Similarly, the Red Dog Republicans of today seem to have been choked red by their party’s lurch to the extreme right. They’re the well-off, college-educated and largely white suburbanites in city metros who used to vote straight Republican but found themselves “ridin’ with Biden.” These are the voters who proudly voted for Mitt Romney in 2012, John McCain in 2008 and Dubya both times, but interestingly supported Democratic House candidates in 2018. The political migration of these “never Trump conservatives” puts the finishing touches on the longstanding trend of geographic polarization in American politics. Over the past decade, we’ve seen a rapid polarization of voting behavior by geography, and the two main parties are grappling with the effects of it respectively. Everyone can see the writing on the wall, but many in the DC elite seem unwilling to accept the reality that the two parties have finally swapped voters — whether for good or simply for the time being. Cultural conservatives in the exurbs and small towns of rural America, particularly those without a college degree, have trended Republican for years.

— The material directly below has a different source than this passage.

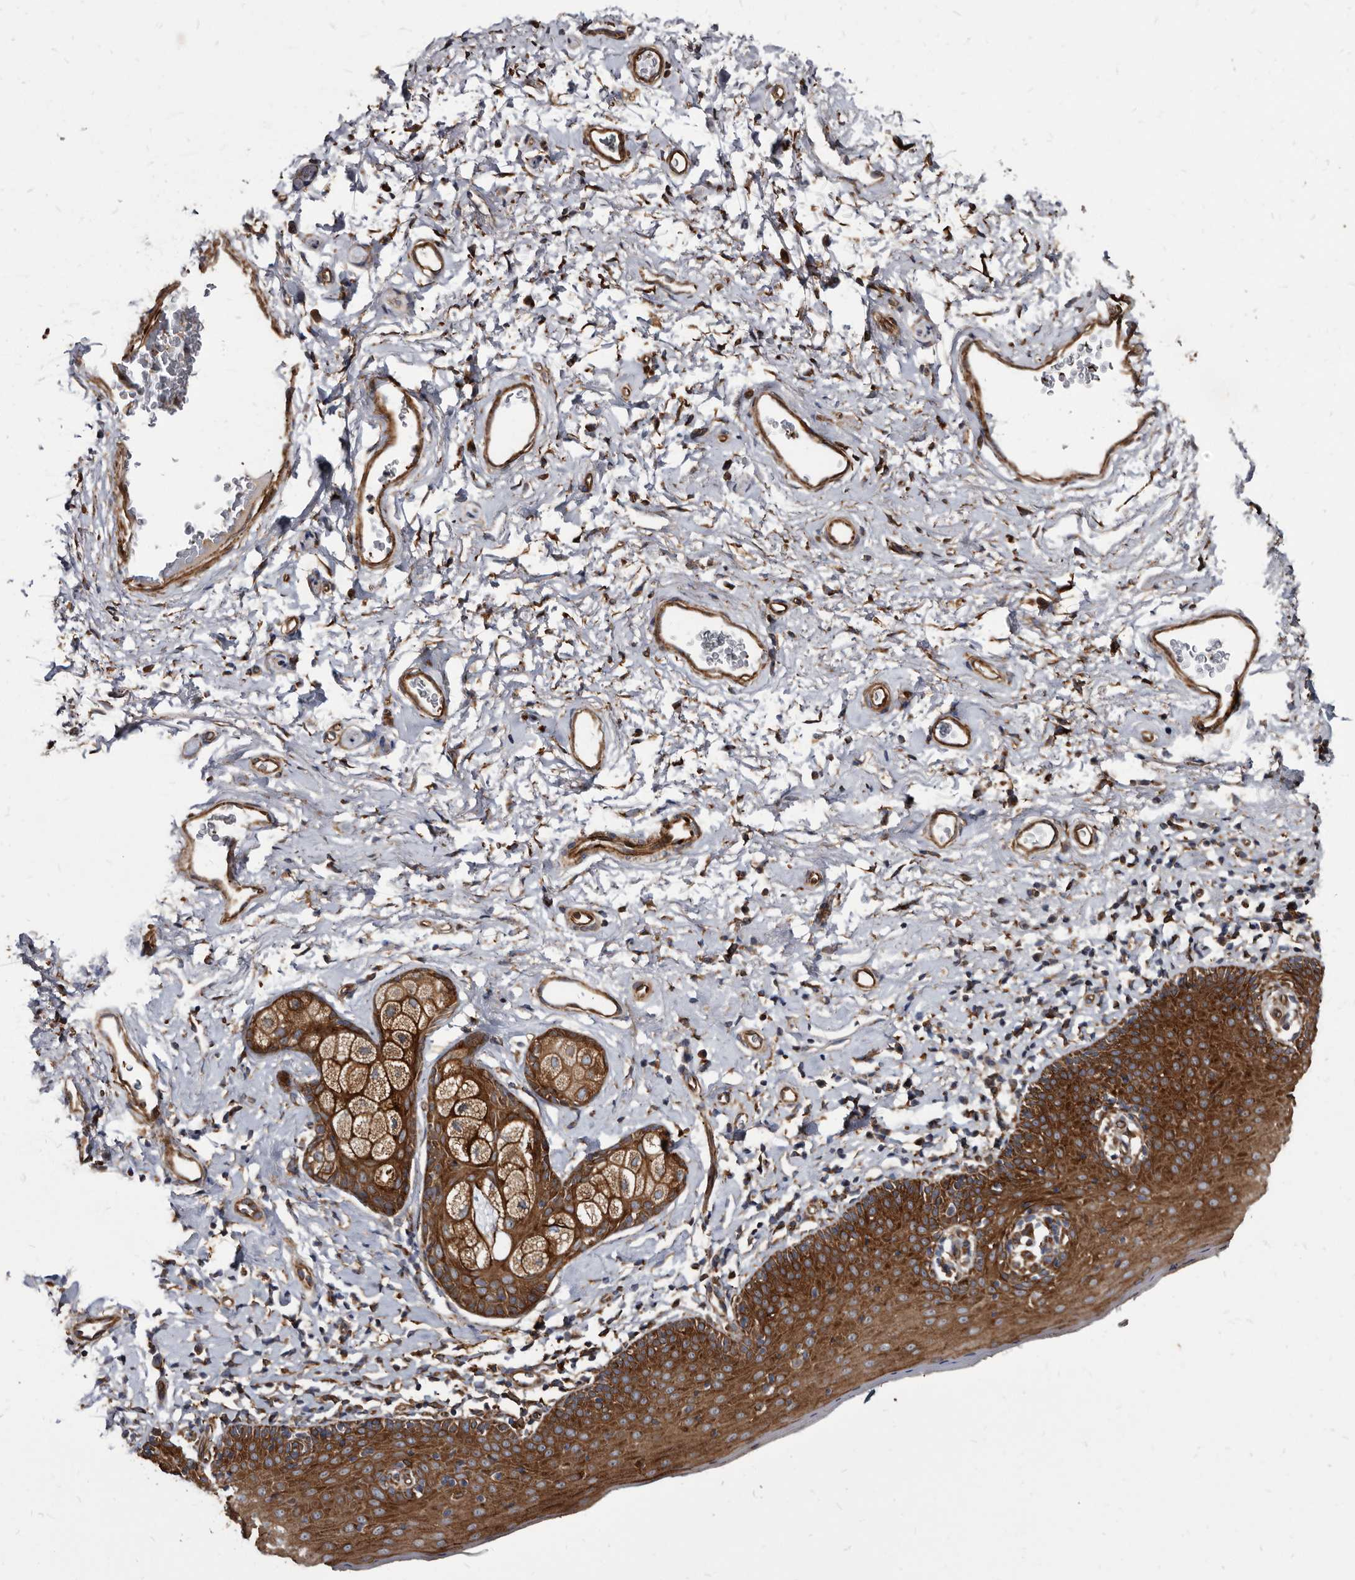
{"staining": {"intensity": "strong", "quantity": ">75%", "location": "cytoplasmic/membranous"}, "tissue": "skin", "cell_type": "Epidermal cells", "image_type": "normal", "snomed": [{"axis": "morphology", "description": "Normal tissue, NOS"}, {"axis": "topography", "description": "Vulva"}], "caption": "Protein expression analysis of normal skin exhibits strong cytoplasmic/membranous positivity in approximately >75% of epidermal cells.", "gene": "KCTD20", "patient": {"sex": "female", "age": 66}}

In 2016, Donald Trump was elected due to significant strength among these once ancestral Democrats. In places like Dubuque, Iowa and Sandusky, Ohio, these ‘Diner Democratic’ voters continued to show that they’ve had enough of the Democratic party’s embrace of cultural liberalism and progressive policies like gun control, abortion rights and immigration reform.
They come from the small diner towns frequented by profile journalists for the past four years and who voted for Bill Clinton, Jimmy Carter, LBJ and FDR.

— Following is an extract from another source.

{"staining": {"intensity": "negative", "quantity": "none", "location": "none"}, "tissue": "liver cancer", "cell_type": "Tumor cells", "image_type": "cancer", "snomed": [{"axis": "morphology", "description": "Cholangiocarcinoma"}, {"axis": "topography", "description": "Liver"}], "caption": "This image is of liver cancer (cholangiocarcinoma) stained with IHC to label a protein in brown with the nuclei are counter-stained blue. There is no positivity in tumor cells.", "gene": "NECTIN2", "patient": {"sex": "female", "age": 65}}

Conversely, President Biden and the Democratic party won back a trifecta, control of both houses of Congress and the White House, with continued gains among Red Dog Republicans in the suburbs of Atlanta and Phoenix. The $50,000–99,000 income tax bracket which typically consists of the middle-class, college educated and suburban living voters who historically voted Republican — 56% for Bush in ’04, 49% for McCain in ’08, 52% for Romney in 2012 and 50% for Trump in 2016 — broke decisively for Biden 57–42%. Our very own Texas’ 21st, the congressional district which represents Trinity University, is an interesting example of this shift.
The district is 78% urban, 62% White and has a median household income of $73,472, nearly $30k above the U.S. poverty line. All of which primes it as a solid Republican district. The Cook Partisan Voting Index (PVI), a measurement of how strongly a district or state leans toward the two parties, compared to the nation as a whole, rates it as an R+10 district. And yet, Trump and Chip Roy narrowly won it 51–48% and 52–45% respectively in 2020. Georgia’s 6th, in the northern suburbs of Atlanta is another Red Dog rich district. It’s virtually 100% urban with a median household income of over $100,000 and a Cook PVI of R+8. Nonetheless, it broke with Trump and voted for Biden 55–44% and reelected Democratic Congresswoman Lucy McBath by 10 points. The trend surrounding these Red Dog Democrats coupled with large African American turnout is what led to the historic wins of Senators Warnock and Ossoff that flipped Senate control from the GOP to the Democratic party.

On the flip side, Democrats like Anthony Brindisi and Collin Petterson perished in their bids for reelection in a 43% and 64% rural district because of Republican gains among Diner Democrats. 2020 should have been a wave election year in which Democrats could have padded our House majority, but because of our losses among Diner Democrats, we lost seats and clung to a smaller majority. Of the 13 House Democrats who lost reelection to Republicans, six represented districts with large percentages of rural and white populations: Collin Peterson (MN-7), Abby Finkenauer (IA-1), Joe Cunningham (SC-1), Xochitl Torres Small (NM-2), Kendra Horn (OK-5) and Anthony Brindisi (NY-22). The other seven lost in part because not enough Red Dog Republicans were convinced to vote straight Democrat.

We’re in the midst of a protracted transformation in American politics, the electoral coalitions are changing, and the meaning of words like “liberal” and “conservative” are being redefined before our eyes. Since the Democratic party is unlikely to win back Diner Democrats in the foreseeable future, we should welcome Red Dog Democrats into the party because our future successes hinge on the suburbs. Moreover, as Republicans shed their liberal veneers, we can welcome these socially liberal, constitutional conservatives in what can be a broad alliance from which renewed American liberalism can be born — champions of democracy united against the paranoia of right-wing populists.